Simon est stagiaire à ATD Quart Monde. Bientôt, il deviendra volontaire permanent. A travers ses chroniques, il raconte son expérience au sein du Mouvement. Cette semaine découvrez une matinée du mois d’août vue par Simon…

La semaine dernière, une pluie fine recouvrait les mouvements de routine. L’été s’était tu. La ville se redécouvrait. Ceux qui pouvaient partaient. Ceux qui restaient ramaient. L’eau parcourait les trottoirs. Les trop-pleins se déversaient. Et mettaient du gris partout. Aujourd’hui, le gris du ciel est clément et le sol reste sec. Quelques souris s’échappent des vannes. Le bus n°129 freine, s’arrête, et redémarre. Entre temps, les gens montent et descendent, comme d’infinis va-et-vient entre deux mondes qui s’observent sans jamais se toucher.

ATD Quart-Monde. Montreuil. 3ème étage. Le cliquetis des claviers, le vrombissement automobile ravalé par la rue Beaumarchais et les voix encore tièdes qui s’oublient entre les moquettes et les fenêtres habillent un fond sonore propice à la concentration. A l’intérieur du bureaux, nos paroles complètent parfois cette douce symphonie. L’on se parle d’hier, de demain, ou même d’aujourd’hui. Il y a des livres disséminés un peu partout. Ils sont blancs et gros, pour la plupart. On les ouvre et on les ferme. Et même parfois, entre-temps, on les lit. Il y a aussi des écrans qui entre nous jouent leur rôle. Dehors, au loin, un chien aboie. A 10 heures, on partage un café. Aujourd’hui, tout le monde se retrouve au 3ème étage. On redécouvre alors, dans les sourires matinaux, la poésie des êtres. C’est la pause du mouvement. Il fait beau. Au delà de la vitre, dans nos pupilles. Ces instants retrouvés, entre les activités des uns et des autres, ramènent à une réalité plus douce que celle, tordue, que nos esprits, perdus, fabriquent. Quelques vannes s’échappent des sourires. Les rires ponctuent les silences. Ou l’inverse. Qu’importe.

Je retourne au bureau qu’on me laisse emprunter pour l’été.
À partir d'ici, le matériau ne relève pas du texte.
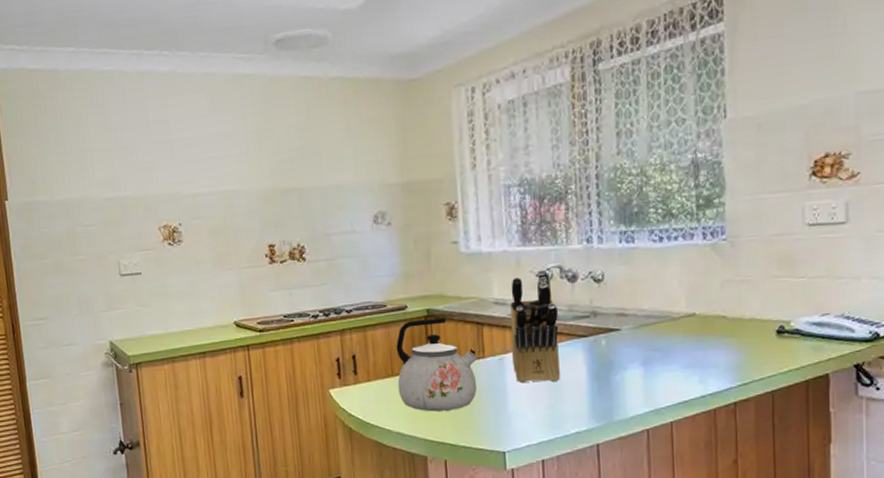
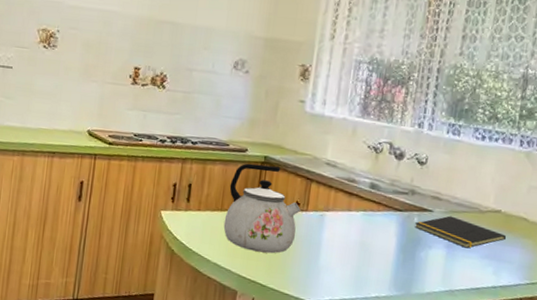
knife block: present [510,269,560,383] -> none [331,142,381,247]
notepad: none [602,330,707,362] -> present [414,216,507,248]

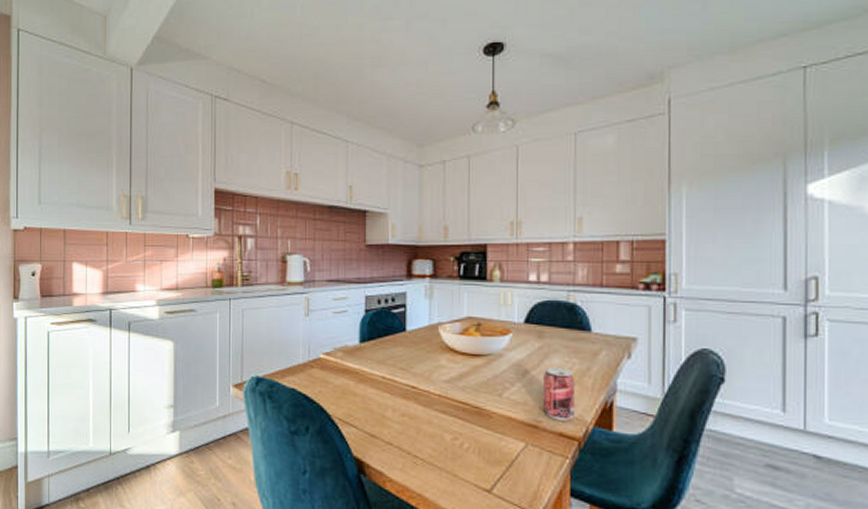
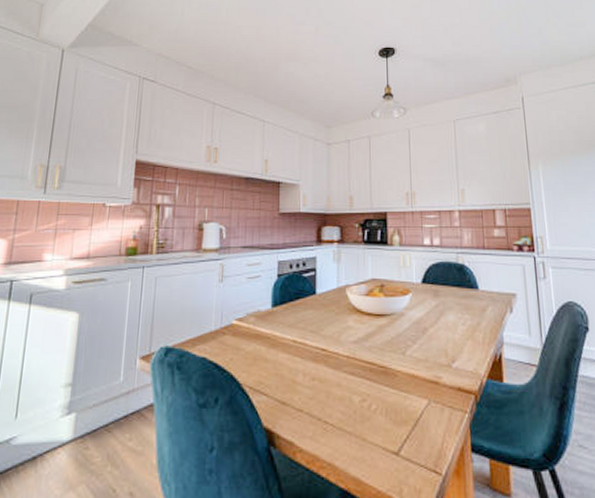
beverage can: present [543,366,574,421] -> none [441,323,469,375]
Je découvre, grâce aux papiers qui y traînent et aux couleurs qui l’habillent, une partie de son histoire. Il y a des brouillons. Il y a des dessins. Ils ornent à l’encre bleue les espaces perdus. Une étoile en papier est scotchée sur le bois. Dessus, une citation d’Albert Einstein qui parle d’arbre, de poisson et d’éducation. Le soleil caresse les vitres et la chaleur se fait. Ou peut-être est-ce la pause qui fait seulement son effet.